Loss of caregivers’ income while delivering necessary services at home contributes greatly to perceived burden. In December 2017, the Federal Minister of Health announced a 5-year CA$691 million grant to cover supportive leave for family delivering end-of-life care for up to 15 weeks for critically ill patients and up to 26 weeks for end-of-life support (, accessed July 28, 2020). This will address needs of many patients with advanced disease. Even so, maximum payments are set at 55% of full income, which may still result in significant financial burden for patients and their families. Moreover, most common cancers have treatment cycles of 6–12 months and follow-up treatment often for years, well beyond the limits of these new federal programmes.

These study results suggest the boundaries of healthcare can spill over into, or are influenced by, other social programmes, such as those associated with income replacement. It raises the question of whether health policy makers should consider the influence of programmes outside the Ministry of Health silo when evaluating the comprehensiveness of publicly funded healthcare for illnesses like cancer.

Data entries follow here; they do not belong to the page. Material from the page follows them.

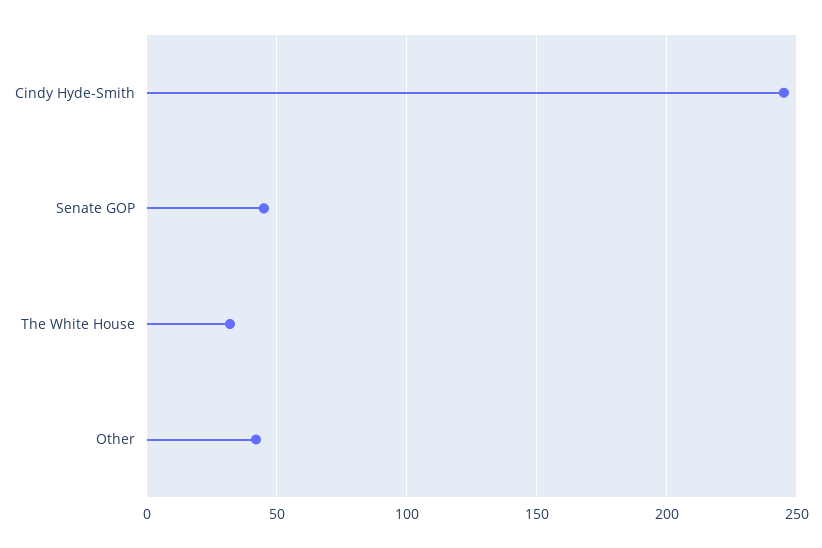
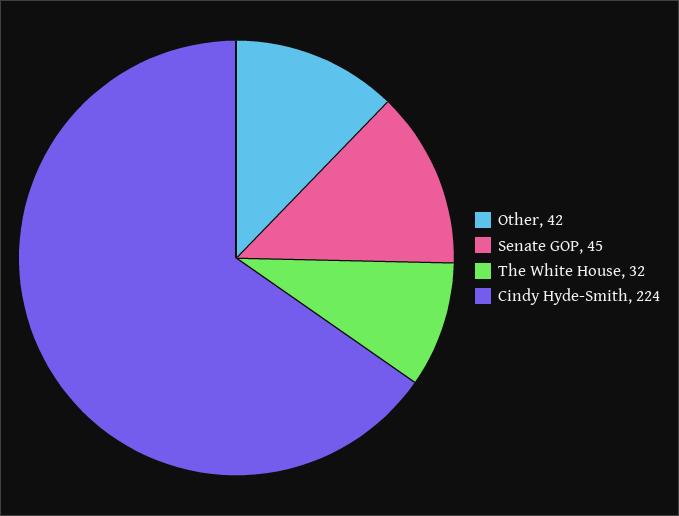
  {
-   "Cindy Hyde-Smith": 245,
+   "Cindy Hyde-Smith": 224,
    "Senate GOP": 45,
    "The White House": 32,
    "Other": 42
  }

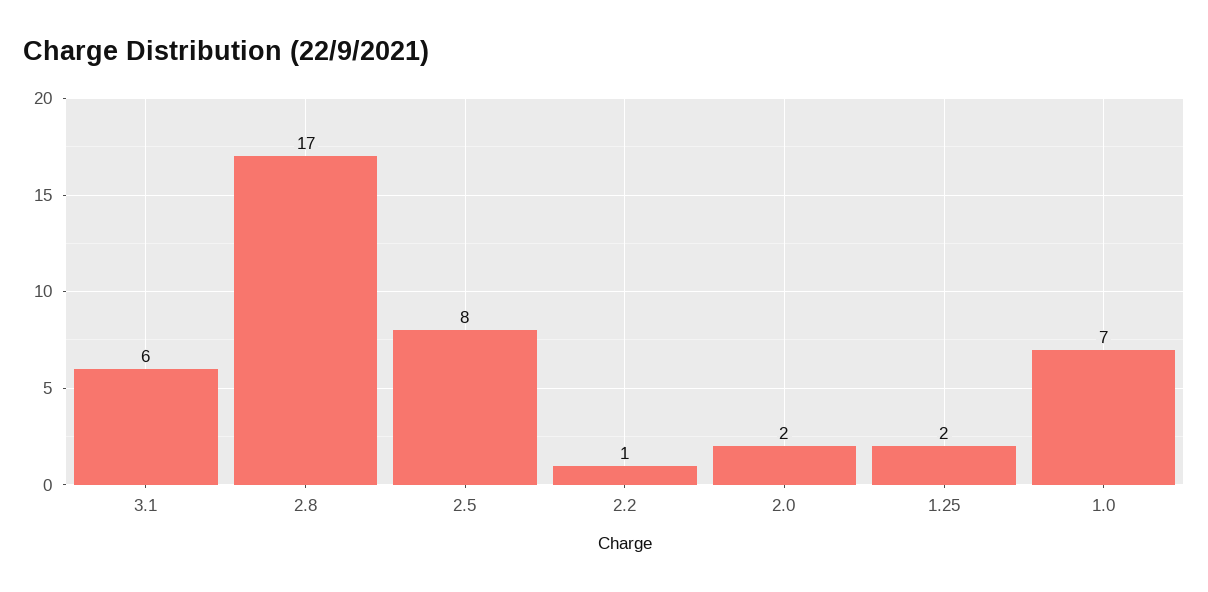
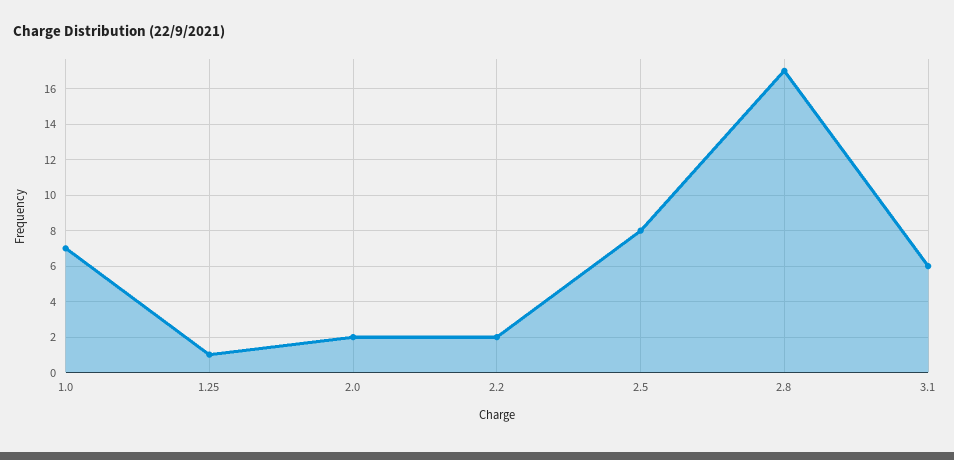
  {
    "3.1": 6,
    "2.8": 17,
    "2.5": 8,
-   "2.2": 1,
+   "2.2": 2,
    "2.0": 2,
-   "1.25": 2,
+   "1.25": 1,
    "1.0": 7
  }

This research answers a number of questions about the size and frequency of financial burdens in Canada, generating opportunities for future research. These findings are consistent with other developed countries in terms of income losses, yet they differ in terms of OOPCs, with Canada being more expensive than countries like Ireland [10] or the UK [11] but less expensive than the USA [13]. Key findings should provide useful information to policy makers and allow a closer evaluation of existing programmes in light of the success or failure of programmes to mitigate patient cancer-related costs across the country.